Your task —
Across the listing below, count the lines holding "mobility". State the number and nothing more.

Dataset content —
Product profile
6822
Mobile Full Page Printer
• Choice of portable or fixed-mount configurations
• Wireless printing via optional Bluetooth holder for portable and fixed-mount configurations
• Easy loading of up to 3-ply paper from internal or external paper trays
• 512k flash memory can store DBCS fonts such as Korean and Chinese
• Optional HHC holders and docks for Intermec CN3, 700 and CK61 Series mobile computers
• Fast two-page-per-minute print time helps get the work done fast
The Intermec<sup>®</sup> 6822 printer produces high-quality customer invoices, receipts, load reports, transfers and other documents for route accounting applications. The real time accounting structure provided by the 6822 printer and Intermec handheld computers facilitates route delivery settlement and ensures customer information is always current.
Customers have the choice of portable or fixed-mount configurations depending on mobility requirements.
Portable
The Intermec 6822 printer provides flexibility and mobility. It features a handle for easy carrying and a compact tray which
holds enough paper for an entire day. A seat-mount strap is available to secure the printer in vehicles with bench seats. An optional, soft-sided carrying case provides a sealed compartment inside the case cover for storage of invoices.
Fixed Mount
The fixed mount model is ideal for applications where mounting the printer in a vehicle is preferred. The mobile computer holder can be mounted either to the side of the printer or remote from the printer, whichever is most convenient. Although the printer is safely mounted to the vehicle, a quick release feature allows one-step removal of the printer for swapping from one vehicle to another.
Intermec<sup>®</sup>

The completed task —
2